JOURNAL ARTICLE

Regimen-specific effects of RNA-modified chimeric antigen receptor T cells in mice with advanced leukemia

David M Barrett, Xiaojun Liu, Shuguang Jiang, Carl H June, Stephan A Grupp, Yangbing Zhao
Human Gene Therapy 2013, 24 (8): 717-27
23883116
Cytotoxic T lymphocytes modified with chimeric antigen receptors (CARs) for adoptive immunotherapy of hematologic malignancies have demonstrated activity in early phase clinical trials. While T cells bearing stably expressed CARs are efficacious and have potential long-term persistence, temporary expression of a CAR via RNA electroporation is also potentially efficacious in preclinical models.
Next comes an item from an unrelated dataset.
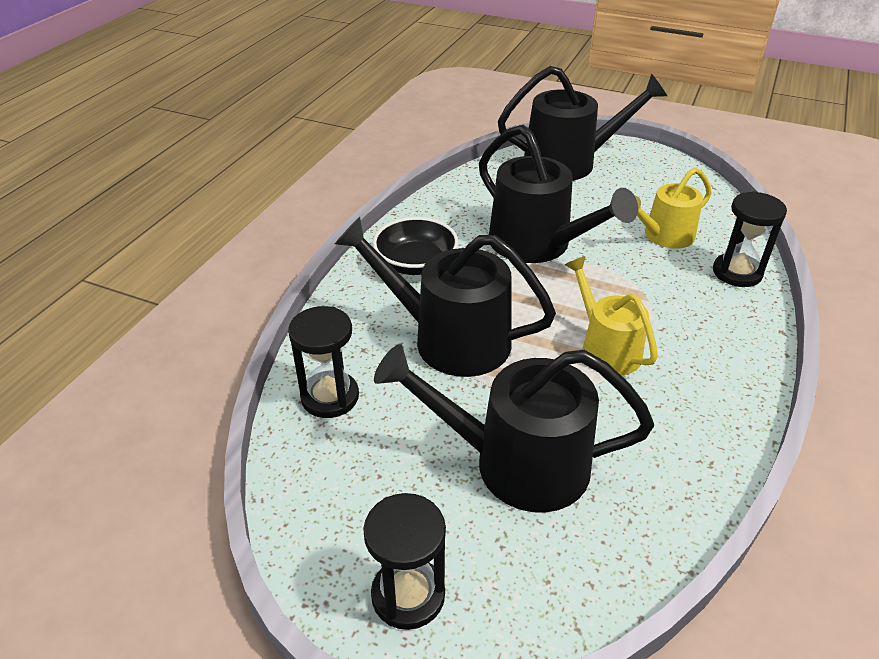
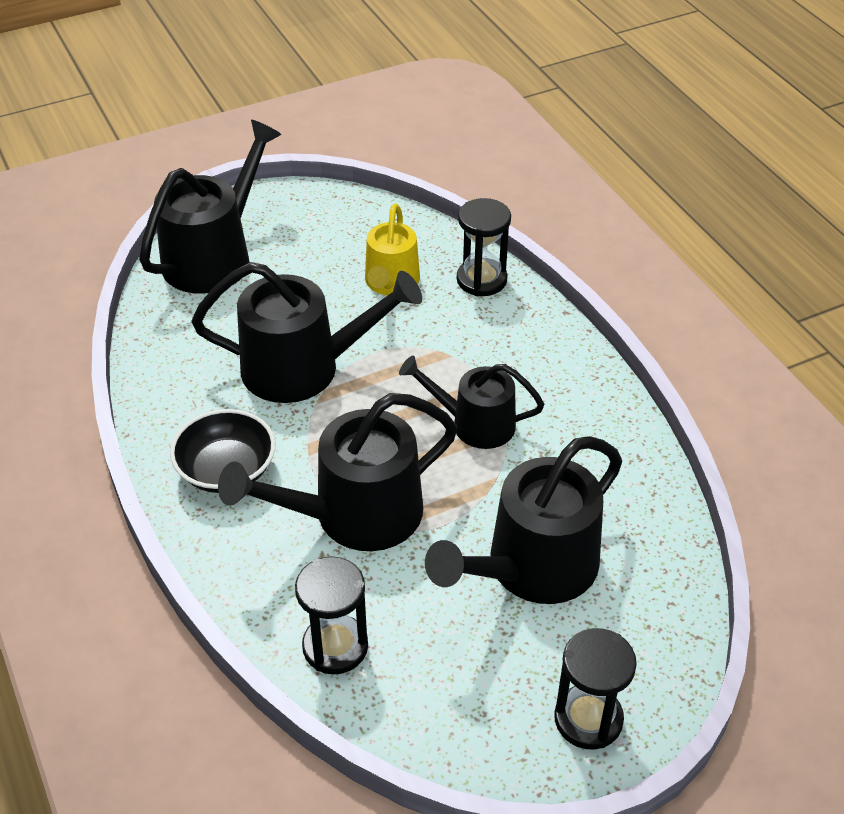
camera: 50 degrees left, 5 degrees up
(606, 348) = (475, 424): yellow watering can -> black watering can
Temporary CAR expression using RNA presents a method of testing CARs clinically with additional safety where there may be concerns about possible chronic "on-target, off-tumor" toxic effects, as the degradation of RNA ensures complete removal of the CAR over time without relying on suicide induction systems. CD19-directed RNA CAR T cells were tested in vivo for efficacy and comparison to lentiviral vector (LV)-generated stable CAR T cells. We tested the hypothesis that multiple infusions of RNA CAR T cells preceded by lymphodepleting chemotherapy could mediate improved survival and sustained antitumor responses in a robust leukemia xenograft model. The saturation strategy using rationally designed multiple infusions of RNA CARs based on multiple model iterations approached the efficacy of a stable LV expression method. Two-color imaging revealed that relapse was a locoregional phenomenon in both the temporary and the stable expression models. In marked contrast to stably expressed CARs with retroviral or LV technology, the efficacy of RNA CARs appears independent of the costimulatory signaling endodomains likely because they more influence proliferation and persistence rather than short-term efficacy. The efficacy of the RNA CAR infusions may approach that of stably expressed CARs, offer theoretically safer initial clinical testing in addition to suicide systems, and allow for rapid and effective iterative preclinical modeling for the testing of new targets.